Walz closed bars and restaurants as part of a suite of restrictions nearly a month ago when cases suddenly surged at rates not seen elsewhere in the world. The restrictions, which included shutting down health clubs, youth sports and banning social gatherings with people outside your household, followed pleas from medical professionals, who were warning that hospitals were at risk of being overrun as the virus raged.
The “pause,” as Walz termed it, is set to expire Friday, but it’s clear now that he’ll continue at least some form of the closure of bars and restaurants.
OTHER NEWS COMING
Walz will announce Wednesday whether he’ll extend closures of health clubs.

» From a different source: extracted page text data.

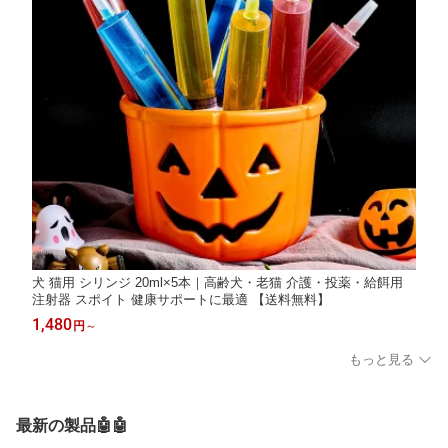
犬 猫用 シリンジ 20ml×5本｜高齢犬・老猫 介護・投薬・給餌用
注射器 スポイト 健康サポートに最適 【送料無料】
1,480
円
～
もっと見る
最新の製品🤖🤖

The industry has been lobbying to reopen, even at heavily reduced capacity, with reservations only and with masks required to be worn at nearly all times.
The governor will also discuss whether he’ll continue the ban on inter-household gatherings, which effectively outlawed extended family Thanksgiving dinners and Hanukkah menorah lightings — and could have the same effect on Christmas morning.
THE SCHOOLS ISSUE
State guidelines released in the summer advised school leaders to keep their elementary schools closed if their county had 50 or more coronavirus cases per 10,000 residents over a recent two-week period. The threshold for closing middle and high schools was set at 30 new cases per 10,000 residents.
Every county now exceeds those new-case thresholds.
Walz’s new order to be announced Wednesday will essentially get rid of the threshold for elementary schools.
School leaders also are expected to monitor the virus’s impact in their buildings, including the number of staff who are out sick or on quarantine. Today, elementary schools are closed in 47 of Minnesota’s 50 largest school districts, and all 50 have closed their middle and high schools.
No Minnesotans ages 5-19 have died from the coronavirus, according to Minnesota Department of Health statistics.
St. Paul Superintendent Joe Gothard is expected to announce Thursday night whether elementary schools will transition to a hybrid schedule on Jan. 19. The district has been in distance learning since March.
In his podcast, Osterholm said it’s hard to trust data on schools and coronavirus transmission because the people collecting it are trying to support their points of view.
Still, it’s evident that younger children are less likely to transmit the disease, he said, and it appears teachers who contract the virus are getting it from contacts outside the workplace.
“I think that 5- to 9-year-olds can clearly be in a classroom right now with the appropriate prevention practices in place, teachers can safely teach,” Osterholm said.
Older students, however, should remain in distance learning as long as case rates are high in their communities, he said.
“When the house is on fire in the community, these kids are going to be getting infected, they’re going to transmit it in the school, and distance learning really is the most valuable way of learning,” Osterholm said.